The Story
Why it exists.
The beginning
Fig Whiskey arrived in 2024 from Villa Erbatium's Seoul studio, crafted by perfumer Ha Minseo Caterina. The name says exactly what it is: whiskey culture meets orchard fruit. Not a literal spirit accord, more the idea of it. Peach and fig in the top, rum in the heart, a woody-resinous base that keeps pulling you back. Ha Minseo Caterina built this around a specific mood: the warmth of a bar you've been coming back to, the one where the lighting is right and the company is better. It is, in other words, nostalgia in a bottle, warm, a little indulgent, designed to feel like a memory even on first spray.

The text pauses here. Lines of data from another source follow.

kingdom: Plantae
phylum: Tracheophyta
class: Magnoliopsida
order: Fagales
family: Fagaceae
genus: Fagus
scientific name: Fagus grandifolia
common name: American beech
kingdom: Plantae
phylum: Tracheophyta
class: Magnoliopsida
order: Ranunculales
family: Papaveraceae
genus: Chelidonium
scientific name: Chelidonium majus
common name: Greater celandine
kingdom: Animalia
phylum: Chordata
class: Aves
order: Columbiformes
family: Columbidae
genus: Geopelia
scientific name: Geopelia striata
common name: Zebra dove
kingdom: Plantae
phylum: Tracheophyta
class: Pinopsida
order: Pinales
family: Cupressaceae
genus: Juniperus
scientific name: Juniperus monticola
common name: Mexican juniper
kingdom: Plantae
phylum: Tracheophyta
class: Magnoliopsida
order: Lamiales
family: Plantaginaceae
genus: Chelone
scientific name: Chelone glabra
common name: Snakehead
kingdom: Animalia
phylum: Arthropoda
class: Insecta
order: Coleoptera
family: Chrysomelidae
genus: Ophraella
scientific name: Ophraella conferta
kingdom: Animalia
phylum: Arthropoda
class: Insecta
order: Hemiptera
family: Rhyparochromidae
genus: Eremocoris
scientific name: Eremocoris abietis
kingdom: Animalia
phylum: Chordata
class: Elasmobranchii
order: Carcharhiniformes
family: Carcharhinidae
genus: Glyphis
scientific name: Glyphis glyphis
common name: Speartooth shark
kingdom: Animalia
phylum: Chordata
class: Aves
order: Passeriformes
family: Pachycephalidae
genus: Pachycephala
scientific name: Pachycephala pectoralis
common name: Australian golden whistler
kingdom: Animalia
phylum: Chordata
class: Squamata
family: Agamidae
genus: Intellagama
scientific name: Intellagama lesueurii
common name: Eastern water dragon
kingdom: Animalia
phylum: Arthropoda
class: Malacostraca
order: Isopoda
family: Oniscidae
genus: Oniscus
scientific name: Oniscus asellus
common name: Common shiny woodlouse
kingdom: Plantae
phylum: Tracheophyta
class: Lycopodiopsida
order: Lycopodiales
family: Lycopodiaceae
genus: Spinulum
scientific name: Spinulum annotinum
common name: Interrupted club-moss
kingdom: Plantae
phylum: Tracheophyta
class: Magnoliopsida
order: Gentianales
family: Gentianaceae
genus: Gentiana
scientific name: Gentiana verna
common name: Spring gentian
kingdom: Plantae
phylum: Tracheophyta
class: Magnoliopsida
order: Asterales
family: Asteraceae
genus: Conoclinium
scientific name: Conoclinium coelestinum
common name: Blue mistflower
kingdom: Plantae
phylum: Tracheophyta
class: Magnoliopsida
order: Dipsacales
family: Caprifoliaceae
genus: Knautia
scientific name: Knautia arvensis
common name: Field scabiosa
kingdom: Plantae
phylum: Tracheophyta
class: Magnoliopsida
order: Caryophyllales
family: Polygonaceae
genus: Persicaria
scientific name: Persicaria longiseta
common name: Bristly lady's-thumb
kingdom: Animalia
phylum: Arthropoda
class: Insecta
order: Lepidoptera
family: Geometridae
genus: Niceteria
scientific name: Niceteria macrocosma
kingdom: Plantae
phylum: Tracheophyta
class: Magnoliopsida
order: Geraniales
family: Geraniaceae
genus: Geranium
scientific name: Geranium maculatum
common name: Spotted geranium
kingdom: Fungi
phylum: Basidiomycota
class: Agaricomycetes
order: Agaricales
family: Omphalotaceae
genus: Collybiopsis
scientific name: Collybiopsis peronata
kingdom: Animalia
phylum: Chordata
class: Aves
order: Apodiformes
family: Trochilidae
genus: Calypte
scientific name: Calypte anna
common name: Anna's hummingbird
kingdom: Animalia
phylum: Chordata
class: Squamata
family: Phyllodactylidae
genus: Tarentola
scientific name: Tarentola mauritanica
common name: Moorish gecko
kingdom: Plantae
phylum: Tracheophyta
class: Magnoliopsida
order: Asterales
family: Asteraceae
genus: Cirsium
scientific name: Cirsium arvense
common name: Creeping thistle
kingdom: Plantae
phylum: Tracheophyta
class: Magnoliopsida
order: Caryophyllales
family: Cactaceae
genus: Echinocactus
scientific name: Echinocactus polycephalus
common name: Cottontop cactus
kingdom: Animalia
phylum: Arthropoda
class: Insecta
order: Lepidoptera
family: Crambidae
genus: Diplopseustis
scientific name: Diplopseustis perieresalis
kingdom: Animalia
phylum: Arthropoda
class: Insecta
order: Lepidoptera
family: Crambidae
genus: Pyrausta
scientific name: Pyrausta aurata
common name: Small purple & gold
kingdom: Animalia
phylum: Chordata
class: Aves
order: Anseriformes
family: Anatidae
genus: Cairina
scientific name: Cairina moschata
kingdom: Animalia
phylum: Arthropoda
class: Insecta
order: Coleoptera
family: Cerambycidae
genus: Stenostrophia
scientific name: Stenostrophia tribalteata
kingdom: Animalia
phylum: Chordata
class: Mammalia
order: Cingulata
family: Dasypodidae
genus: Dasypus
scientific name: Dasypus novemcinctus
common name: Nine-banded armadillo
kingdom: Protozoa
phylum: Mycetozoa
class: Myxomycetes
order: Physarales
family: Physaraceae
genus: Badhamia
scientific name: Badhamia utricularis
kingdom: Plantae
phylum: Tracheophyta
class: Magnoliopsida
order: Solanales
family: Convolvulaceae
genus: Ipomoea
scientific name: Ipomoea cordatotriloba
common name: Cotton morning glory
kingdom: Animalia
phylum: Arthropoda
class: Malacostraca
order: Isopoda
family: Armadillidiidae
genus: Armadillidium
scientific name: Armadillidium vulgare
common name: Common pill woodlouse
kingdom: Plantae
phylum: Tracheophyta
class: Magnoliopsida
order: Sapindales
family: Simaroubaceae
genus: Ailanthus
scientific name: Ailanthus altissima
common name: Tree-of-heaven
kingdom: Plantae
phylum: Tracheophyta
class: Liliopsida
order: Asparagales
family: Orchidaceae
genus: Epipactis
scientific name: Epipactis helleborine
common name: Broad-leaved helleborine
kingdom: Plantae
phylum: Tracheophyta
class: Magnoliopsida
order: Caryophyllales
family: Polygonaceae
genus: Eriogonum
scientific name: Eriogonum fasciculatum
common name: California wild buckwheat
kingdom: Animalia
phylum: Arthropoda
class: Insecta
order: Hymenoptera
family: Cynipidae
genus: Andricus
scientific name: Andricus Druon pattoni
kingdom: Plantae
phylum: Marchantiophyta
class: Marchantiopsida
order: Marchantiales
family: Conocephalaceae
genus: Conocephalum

What makes Fig Whiskey interesting is how it bridges two worlds that don't always play well together: juicy fruit and boozy warmth. Fig has this tricky quality, it's simultaneously sweet and green, fruity and leafy. Pair it with rum and you get that mulled-wine edge without the literal spice. Hay and labdanum in the heart keep things grounded, slightly herbal, so the sweetness never becomes syrupy. Then the base arrives: sandalwood and frankincense together create a warm wood-smoke that reads as both intimate and long-lasting. Myrrh adds a resinous depth that settles close to the skin. On most skin types, this composition holds for 6-8 hours, the drydown is where it earns its name.
The evolution
The first 20 minutes are all fruit. Peach arrives bright and almost edible, fig following just behind with its characteristic green-cream quality. Then the rum pushes through, not aggressive, but present. This is the boozy heart doing its job. The hay note takes over around the 30-minute mark, adding a dry, herbal layer that keeps the sweetness from cloying. Labdanum brings a faint resinous warmth, like old wood in a heated room. By the second hour, sandalwood and frankincense have settled in. The myrrh emerges slowly, a resinous anchor that keeps everything close to the skin. The drydown is intimate, warm, and lingers, 6-8 hours on most skin types, with a sillage that stays moderate rather than filling the room. This is a fragrance that announces itself in the opening and then settles into something private.
Cultural impact
Fig Whiskey sits in a growing corner of Korean indie fragrance culture, scents that prioritize mood over trend. The boozy-fruity-warm combination has roots in older Western niches, but the execution here is distinctly its own. Wearers who find it tend to describe it as the scent of someone who walks into a room and doesn't need to announce themselves. The Korean indie positioning gives it a built-in audience: collectors who seek something off the beaten path, who find community in shared discoveries rather than mainstream popularity.